Page 1 of 1

Is Unicode an overkill?

Posted: Fri Mar 11, 2016 11:44 pm
by jerome_rajan
Hi DS Gurus,
I'm reviewing some of the code built by my peers and came across a scenario where we are not (and never will) dealing with UNICODE data. But all the metadata(output definitions) within DataStage have been defined as UNICODE. The jobs are fairly complex with lookups, joins, change captures, etc.

How much of an impact is this going to have in terms of performance or otherwise?

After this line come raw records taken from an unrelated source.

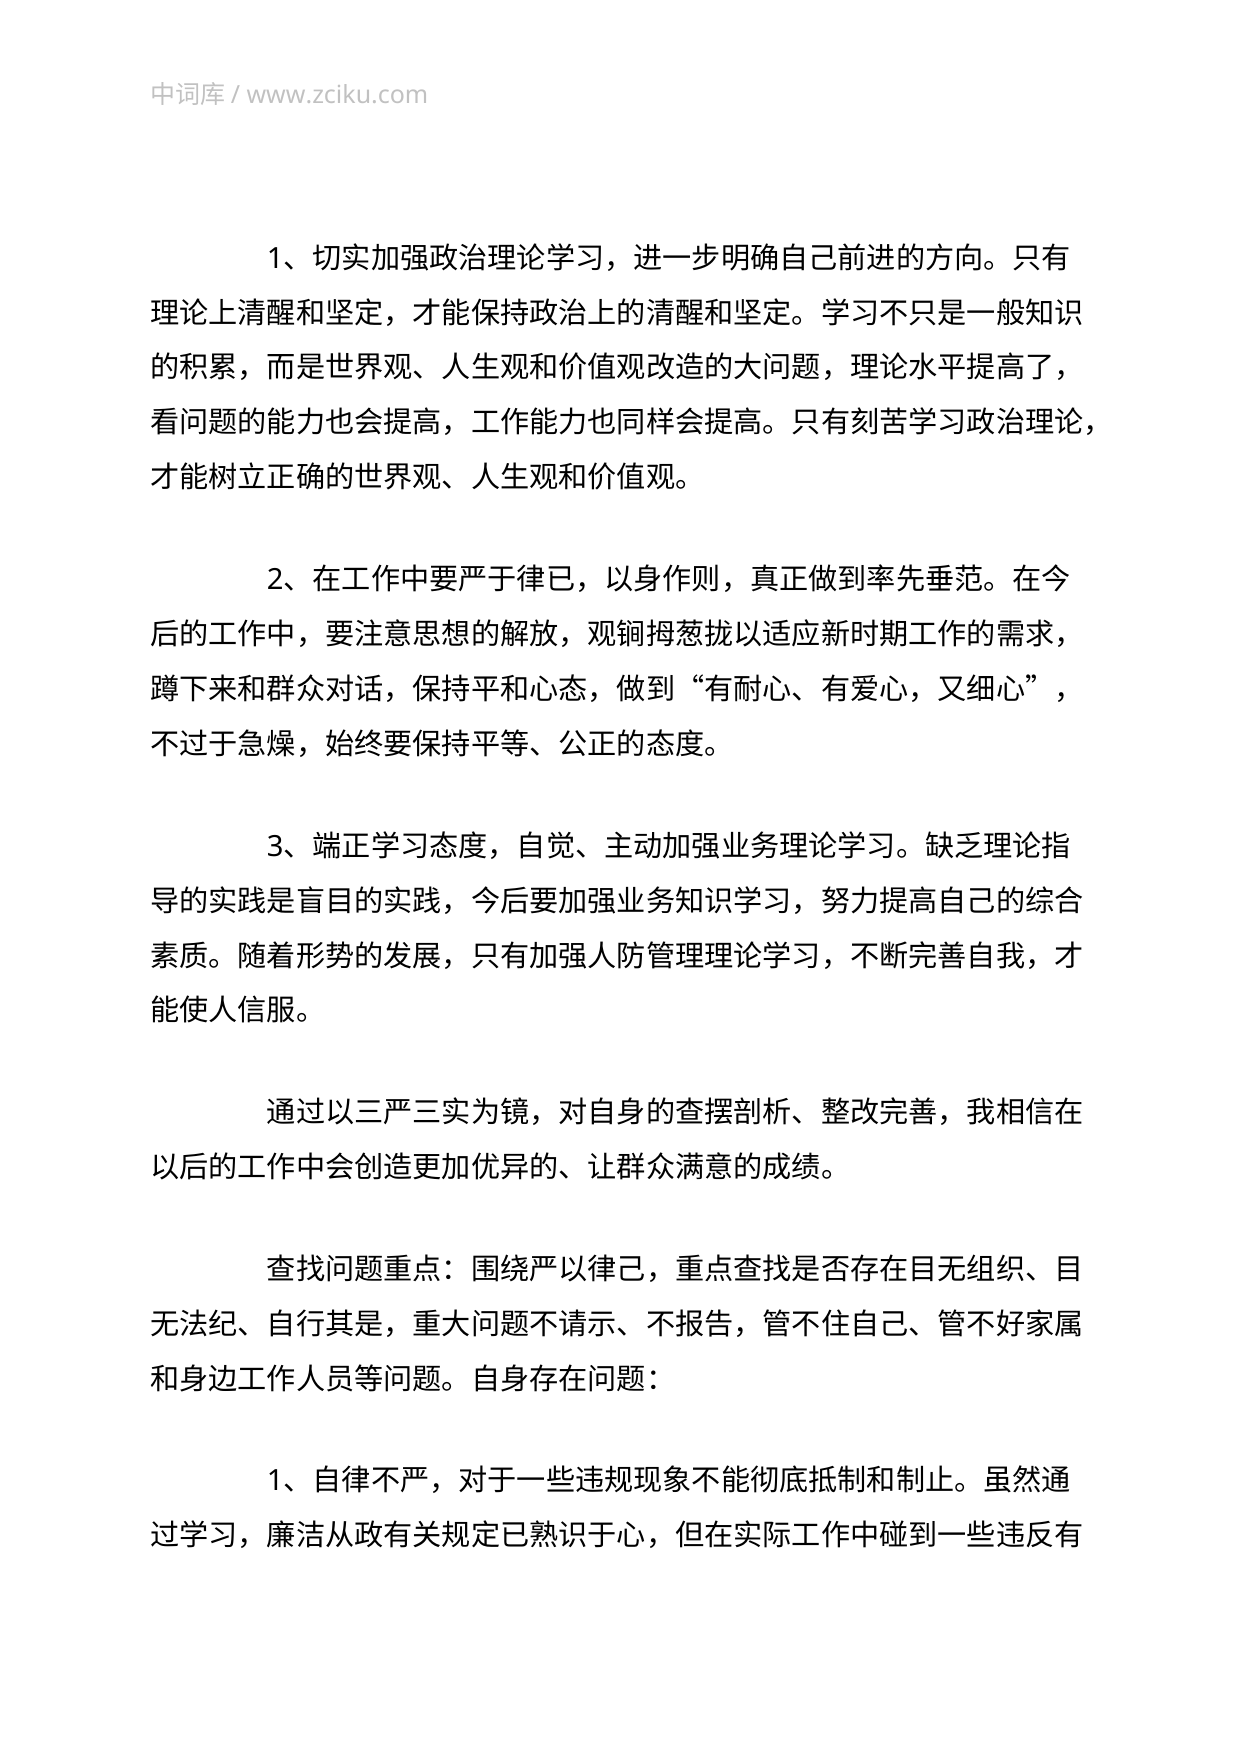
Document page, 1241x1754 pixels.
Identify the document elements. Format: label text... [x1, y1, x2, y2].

text 1、切实加强政治理论学习，进一步明确自己前进的方向。只有理论上清醒和坚定，才能保持政治上的清醒和坚定。学习不只是一般知识的积累，而是世界观、人生观和价值观改造的大问题，理论水平提高了，看问题的能力也会提高，工作能力也同样会提高。只有刻苦学习政治理论，才能树立正确的世界观、人生观和价值观。 [150, 234, 1090, 496]
text 通过以三严三实为镜，对自身的查摆剖析、整改完善，我相信在以后的工作中会创造更加优异的、让群众满意的成绩。 [150, 1089, 1090, 1186]
text 2、在工作中要严于律已，以身作则，真正做到率先垂范。在今后的工作中，要注意思想的解放，观锏拇葱拢以适应新时期工作的需求，蹲下来和群众对话，保持平和心态，做到“有耐心、有爱心，又细心”，不过于急燥，始终要保持平等、公正的态度。 [150, 556, 1090, 763]
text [150, 1457, 1090, 1554]
text 查找问题重点：围绕严以律己，重点查找是否存在目无组织、目无法纪、自行其是，重大问题不请示、不报告，管不住自己、管不好家属和身边工作人员等问题。自身存在问题： [150, 1245, 1090, 1397]
text 3、端正学习态度，自觉、主动加强业务理论学习。缺乏理论指导的实践是盲目的实践，今后要加强业务知识学习，努力提高自己的综合素质。随着形势的发展，只有加强人防管理理论学习，不断完善自我，才能使人信服。 [150, 822, 1090, 1029]
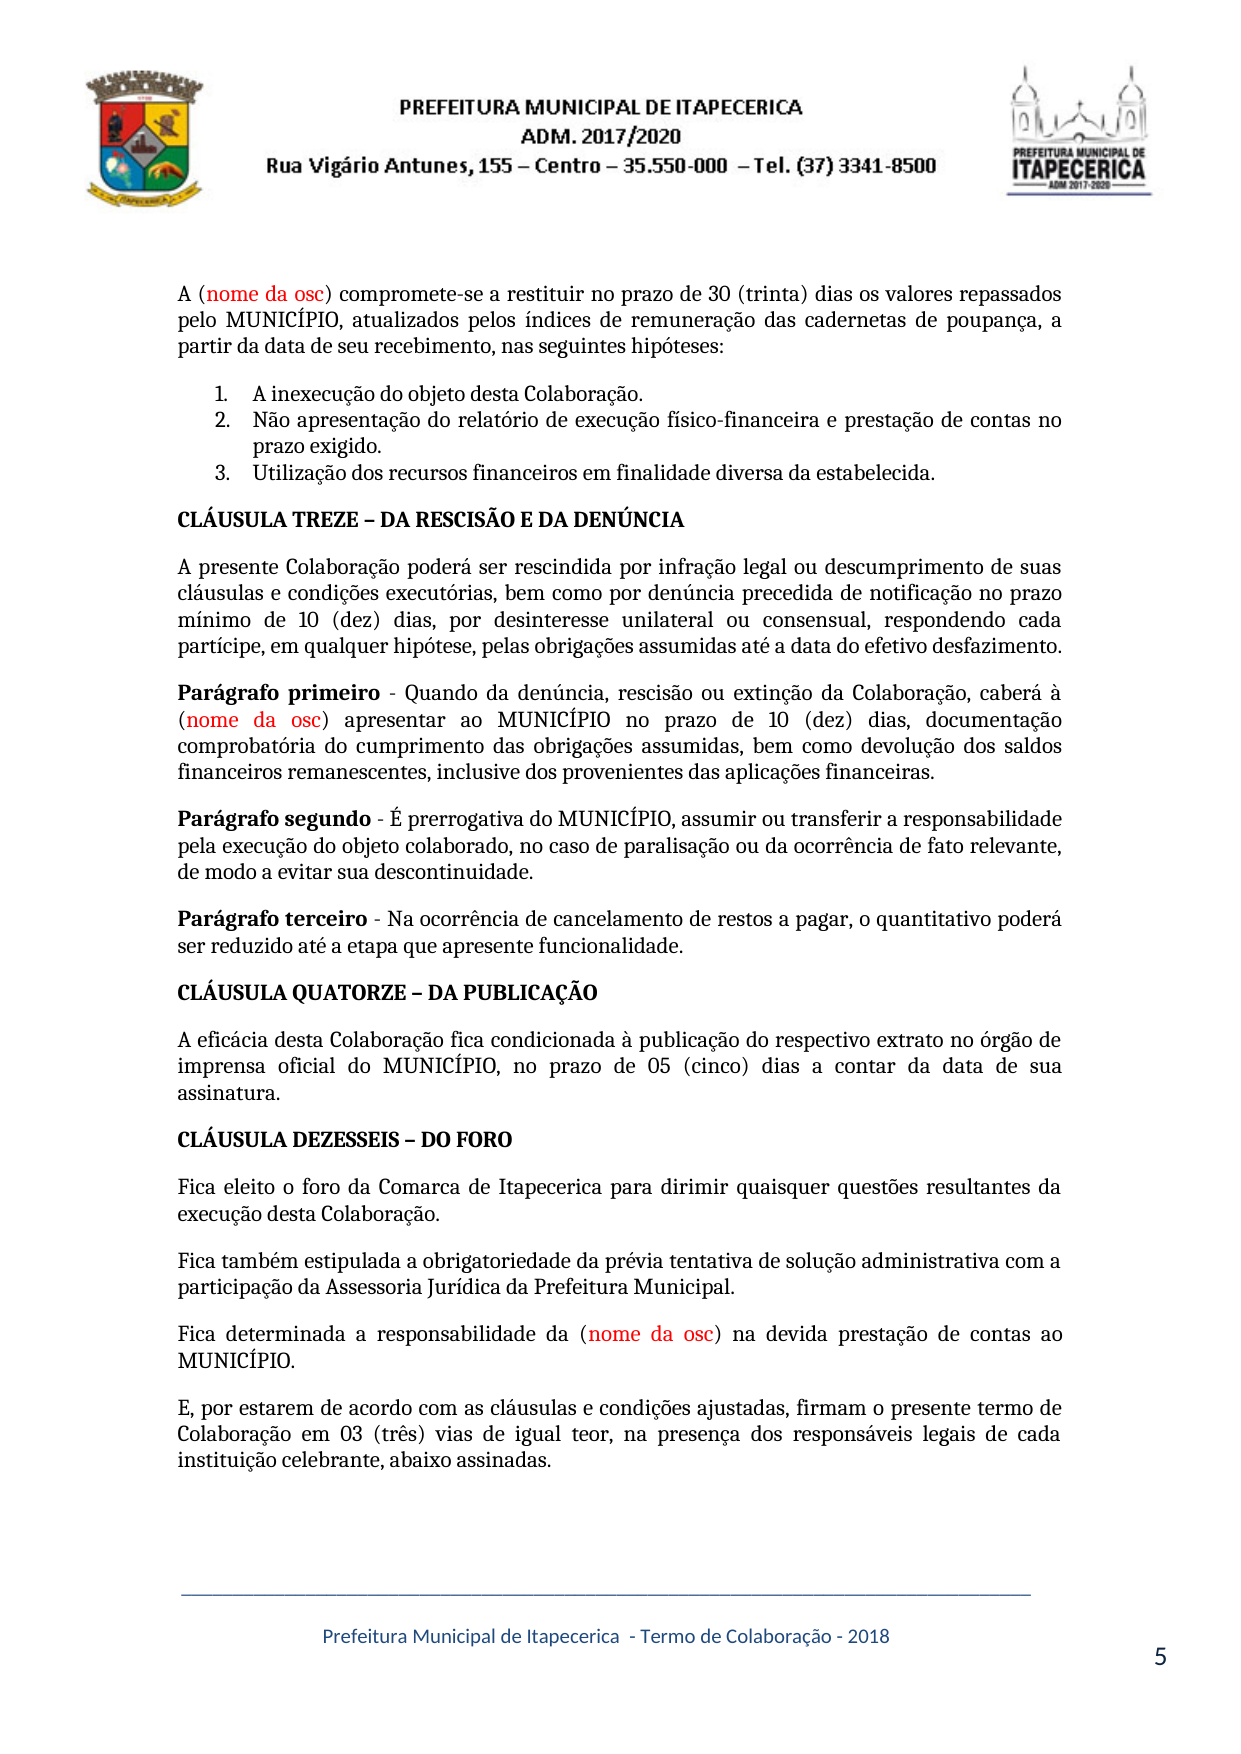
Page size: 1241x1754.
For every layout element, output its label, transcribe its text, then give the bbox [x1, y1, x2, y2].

Would also appreciate if someone can point me to an exhaustive DS checklist.
Thank you

Posted: Sat Mar 12, 2016 2:54 pm
by ray.wurlod
The only real impact of using Unicode is that the total number of bytes processed is necessarily larger (typically 2X). Not using Unicode means that you are limited to the ASCII code set. Depending on what external data you are using there may also be a requirement to translate from/to the encoding that the external data use.

As for "an exhaustive DS checklist", that's how several of us make our living (doing DataStage health checks). On that basis you are asking for a gift of our intellectual property. Would you countenance a commercial arrangement?

Posted: Sun Mar 13, 2016 12:58 pm
by rkashyap
We have seen issues due to Unicode, so have adopted a standard practice to use Unicode only when necessary.

Posted: Sun Mar 13, 2016 9:45 pm
by ray.wurlod
I have not seen such issues. However, even not using the Unicode extension for string data types, you still clearly have NLSMODE enabled (so that you can use Unicode as required).